Nach dem Krieg expandierte die B&O direkt in mehrere Richtungen. Unter anderem wurde 1871 die Stahlstadt Pittsburgh angeschlossen. Allerdings hielt der Aufschwung nicht auf Dauer. Zum einen sorgten die schwierigen wirtschaftlichen Rahmenbedingungen für ein Sinken des Auftragsvolumen. Zum anderen schafften es die Konkurrenz durch geschickte Alternativen die Attraktivität der eigenen Angebote zu Lasten der B&O zu erhöhen. So hatte die B&O 1889 einen Anteil von 31% am Kohletransport an der Ostküste. In weniger als einem Jahrzehnt schrumpfte der Anteil auf gerade einmal 4%.
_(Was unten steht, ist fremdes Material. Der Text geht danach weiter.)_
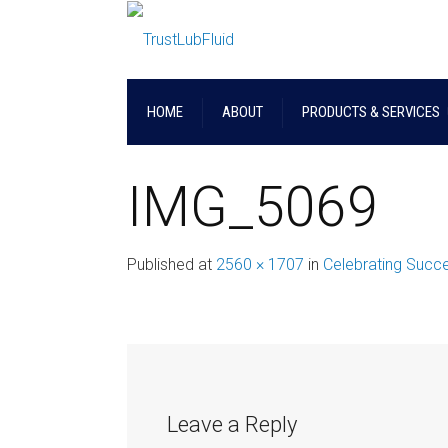
HOME
ABOUT
PRODUCTS & SERVICES
IMG_5069
Published
at
2560 × 1707
in
Celebrating Succes
Leave a Reply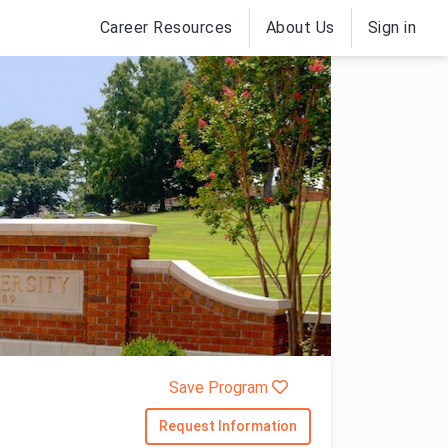
Career Resources
About Us
Sign in
Save Program
Request Information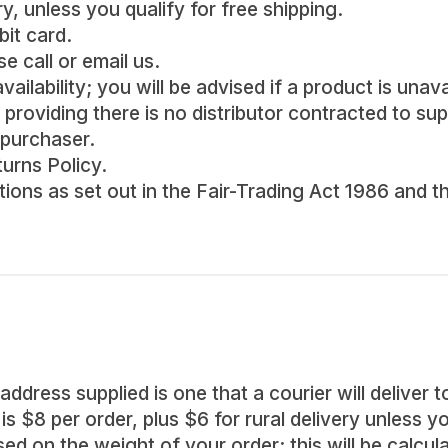
, unless you qualify for free shipping.
bit card.
e call or email us.
ailability; you will be advised if a product is unava
providing there is no distributor contracted to supp
 purchaser.
turns Policy.
ations as set out in the Fair-Trading Act 1986 an
address supplied is one that a courier will deliver t
s $8 per order, plus $6 for rural delivery unless yo
sed on the weight of your order; this will be calcu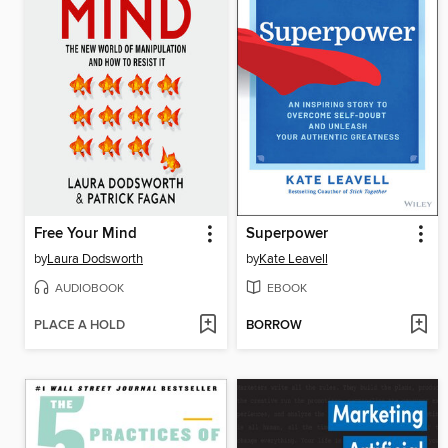
Free Your Mind
Superpower
by
Laura Dodsworth
by
Kate Leavell
AUDIOBOOK
EBOOK
PLACE A HOLD
BORROW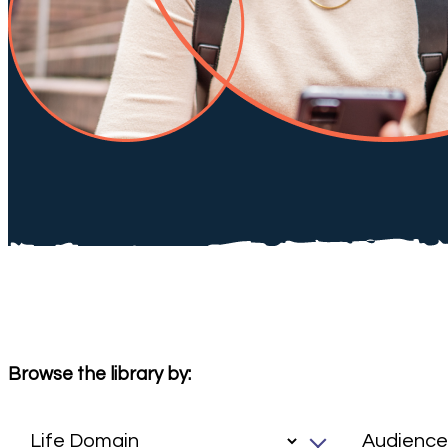
Browse the library by:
Zu Beginn des 20 Jahrhunderts kaufte dann die Konkurrenz in Person der PRR (Pennsylvania Railroad) so viele B&O-Aktien auf, dass sie einen neuen Chef installieren konnten. Dieser wurde Leonor F. Loree. Und Loree investierte kräftig in die Gleisstruktur der B&O. Die Verringerung von Steigungen und Kurven sowie der Ausbau von zweigleisigen Strecken machte die B&O für die nächsten Jahre wieder fit. Allerdings hatte sich der Anteilseigner PRR mehr erhofft, so dass er seine Anteile an die Union Pacific verkaufte. Diese hatte jedoch wenig Interesse am operativen Geschäft auf der anderen Seite des Kontinents und zahlte die Aktien der B&O als Dividende an die eigenen Aktionäre aus.
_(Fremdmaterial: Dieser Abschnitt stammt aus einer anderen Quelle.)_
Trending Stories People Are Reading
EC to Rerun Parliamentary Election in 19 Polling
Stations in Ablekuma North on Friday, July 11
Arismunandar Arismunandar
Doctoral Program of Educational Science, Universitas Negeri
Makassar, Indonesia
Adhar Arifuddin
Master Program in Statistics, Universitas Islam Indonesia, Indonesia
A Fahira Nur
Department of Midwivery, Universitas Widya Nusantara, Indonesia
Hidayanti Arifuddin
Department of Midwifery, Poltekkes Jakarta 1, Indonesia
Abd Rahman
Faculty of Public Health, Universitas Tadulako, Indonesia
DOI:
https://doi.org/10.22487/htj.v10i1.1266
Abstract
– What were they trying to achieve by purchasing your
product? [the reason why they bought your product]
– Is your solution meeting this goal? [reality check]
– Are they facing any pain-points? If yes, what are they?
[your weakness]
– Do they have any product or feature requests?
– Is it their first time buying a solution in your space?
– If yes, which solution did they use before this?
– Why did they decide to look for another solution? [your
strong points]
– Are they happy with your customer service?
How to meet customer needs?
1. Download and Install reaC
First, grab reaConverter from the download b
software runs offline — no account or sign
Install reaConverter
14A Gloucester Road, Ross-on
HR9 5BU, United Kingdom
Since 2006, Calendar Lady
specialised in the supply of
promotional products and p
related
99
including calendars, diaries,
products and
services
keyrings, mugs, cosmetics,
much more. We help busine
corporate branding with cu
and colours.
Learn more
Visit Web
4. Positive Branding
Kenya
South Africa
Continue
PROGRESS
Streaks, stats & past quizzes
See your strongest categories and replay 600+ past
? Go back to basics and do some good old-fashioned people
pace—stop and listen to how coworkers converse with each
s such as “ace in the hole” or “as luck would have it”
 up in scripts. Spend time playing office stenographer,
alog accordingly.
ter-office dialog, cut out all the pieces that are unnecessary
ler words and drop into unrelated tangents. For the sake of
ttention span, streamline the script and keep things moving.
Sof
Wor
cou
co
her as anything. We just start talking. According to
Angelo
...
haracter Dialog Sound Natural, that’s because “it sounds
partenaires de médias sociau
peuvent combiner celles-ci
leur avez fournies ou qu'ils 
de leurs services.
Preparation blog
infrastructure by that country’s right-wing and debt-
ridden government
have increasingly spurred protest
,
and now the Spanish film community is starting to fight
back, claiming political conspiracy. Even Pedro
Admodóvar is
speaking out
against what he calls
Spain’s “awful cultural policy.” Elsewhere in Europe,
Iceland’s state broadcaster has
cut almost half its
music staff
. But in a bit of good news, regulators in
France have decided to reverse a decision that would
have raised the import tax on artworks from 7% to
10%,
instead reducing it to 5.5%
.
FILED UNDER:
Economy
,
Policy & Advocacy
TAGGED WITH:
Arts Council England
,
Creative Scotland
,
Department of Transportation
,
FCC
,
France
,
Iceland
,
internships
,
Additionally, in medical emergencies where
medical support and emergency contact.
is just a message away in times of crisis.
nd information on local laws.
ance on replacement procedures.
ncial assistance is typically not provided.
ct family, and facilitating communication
In den 1920er und 1930er Jahren vergrößerte die B&O ihr Netz mit dem Kauf anderer Bahngesellschaften oder durch das Anmieten von Strecken bei den Mitbewerbern. Diese hatten auf einigen Strecken den besseren Verlauf (weniger Kurven, weniger Steigung) als die B&O. Durch das Anmieten der Strecken konnte die B&O also einen schnelleren Service anbieten und so mit den Mitbewerbern gleichziehen.
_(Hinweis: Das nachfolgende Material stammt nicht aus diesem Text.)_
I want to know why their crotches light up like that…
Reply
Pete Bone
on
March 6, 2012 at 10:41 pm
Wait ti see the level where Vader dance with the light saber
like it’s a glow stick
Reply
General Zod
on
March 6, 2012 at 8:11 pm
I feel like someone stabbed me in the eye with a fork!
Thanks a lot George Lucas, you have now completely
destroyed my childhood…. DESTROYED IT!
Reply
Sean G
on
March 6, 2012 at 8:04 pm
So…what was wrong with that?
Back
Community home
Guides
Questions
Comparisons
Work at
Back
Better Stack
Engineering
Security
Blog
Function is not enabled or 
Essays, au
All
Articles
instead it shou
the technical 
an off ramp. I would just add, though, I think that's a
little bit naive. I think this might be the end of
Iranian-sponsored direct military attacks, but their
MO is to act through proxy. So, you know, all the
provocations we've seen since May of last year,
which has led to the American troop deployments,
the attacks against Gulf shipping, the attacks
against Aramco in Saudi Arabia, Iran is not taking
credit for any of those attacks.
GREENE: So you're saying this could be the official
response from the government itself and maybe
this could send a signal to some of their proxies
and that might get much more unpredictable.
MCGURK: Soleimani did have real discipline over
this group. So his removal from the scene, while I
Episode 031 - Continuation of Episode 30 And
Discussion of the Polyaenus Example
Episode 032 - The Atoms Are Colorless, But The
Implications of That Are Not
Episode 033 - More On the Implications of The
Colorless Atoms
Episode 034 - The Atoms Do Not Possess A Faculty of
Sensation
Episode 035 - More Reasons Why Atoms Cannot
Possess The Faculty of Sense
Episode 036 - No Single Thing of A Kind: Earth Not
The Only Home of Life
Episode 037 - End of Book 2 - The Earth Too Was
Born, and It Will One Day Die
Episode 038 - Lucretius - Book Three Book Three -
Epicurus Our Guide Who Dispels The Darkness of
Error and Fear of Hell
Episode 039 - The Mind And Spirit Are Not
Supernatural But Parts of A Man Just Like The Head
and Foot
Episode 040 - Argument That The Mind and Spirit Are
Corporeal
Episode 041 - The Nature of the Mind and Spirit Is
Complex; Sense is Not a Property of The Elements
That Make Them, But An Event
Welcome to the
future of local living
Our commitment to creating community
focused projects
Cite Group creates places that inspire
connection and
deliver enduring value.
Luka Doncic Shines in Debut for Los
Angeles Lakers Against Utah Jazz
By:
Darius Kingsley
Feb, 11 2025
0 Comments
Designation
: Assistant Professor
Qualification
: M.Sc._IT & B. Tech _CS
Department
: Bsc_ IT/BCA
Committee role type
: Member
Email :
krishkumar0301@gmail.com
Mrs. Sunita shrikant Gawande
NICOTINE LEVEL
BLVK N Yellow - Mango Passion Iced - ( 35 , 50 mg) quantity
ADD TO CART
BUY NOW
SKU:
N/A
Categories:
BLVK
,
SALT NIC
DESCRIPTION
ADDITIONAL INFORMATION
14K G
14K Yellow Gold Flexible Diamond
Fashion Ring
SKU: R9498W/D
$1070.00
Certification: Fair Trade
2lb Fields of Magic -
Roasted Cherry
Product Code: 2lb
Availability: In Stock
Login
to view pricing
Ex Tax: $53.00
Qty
Die B&O gilt auch als einer der Vorreiter beim Wechsel von Dampf- auf Dieseltraktion. Zum Teil mit einem Vorsprung von 10 Jahren startete die B&O gegenüber ihren Mitbewerbern die Umstellung. Trotzdem war die B&O in ihrem Heimatmarkt zwischen Washington DC und New York einem harten Wettbewerb ausgesetzt. Mit der PRR und der NYC (New York Central) wurde um jeden einzelnen Passagier und jede Tonne Fracht gekämpft. Dabei stellte sich heraus, dass die Wahl der Strecken vor zum Teil über 100 Jahren in der Moderne als ungünstig herausstellten: Die Fahrzeiten waren länger. Gleichzeitig erhielten die Bahngesellschaften mit dem ständig wachsendem Flugverkehr eine neue, zeitlich kaum zu schlagende Konkurrenz. Bereits Ende der 1950er Jahre stellte die B&O an der Ostküste große Teile ihres Personenverkehrs ein und konzentrierte sich auf den Güterverkehr.
Kaufte die „alte Dame“ der B&O über hundert Jahre viele kleinere Bahngesellschaften auf, ereilte sie 1964 das gleiche Schicksal. Die Chesapeake & Ohio Railway (C&O) konnte 90% der B&O-Aktien aufkaufen und übernahm die Kontrolle bei der B&O. Für die C&O machte die Übernahme Sinn, da sich die Strecken beider Gesellschaften größten Teils ergänzten. Wenig später wurde von de C&O auch die Western Maryland Railroad übernommen. Dies führte 1971 dazu, dass die Gesellschafter die neue Firma „Chessie System“ gründeten und die alten Bahngesellschaften in die neue Firma überführten. Obwohl die B&O Teil des Chessie System war, wurde die Marke B&O weiter genutzt und führte noch bis 1987 ihren eigenen Betrieb aus.
Das Jahr 1980 sollte aber ein Schicksalsjahr für die B&O werden. Chessie System entschloss sich mit der Bahngesellschaft Seaboard Coast Line Industries zusammen zu gehen. Daraus entstand die neue Firma CSX Corporation. Innerhalb der CSX wurde die Grundsatzentscheidung getroffen, dass die beteiligten Bahnlinien nicht mehr einzeln verwaltet werden sollten. Innerhalb weniger Jahre wurden die beteiligten Bahngesellschaften zusammengelegt, so bis am Ende nur noch die Firma CSX übrig blieb. 1987 verschwand dann auch die traditionsreiche Baltimore&Ohio Railway aus dem operativen Geschäft.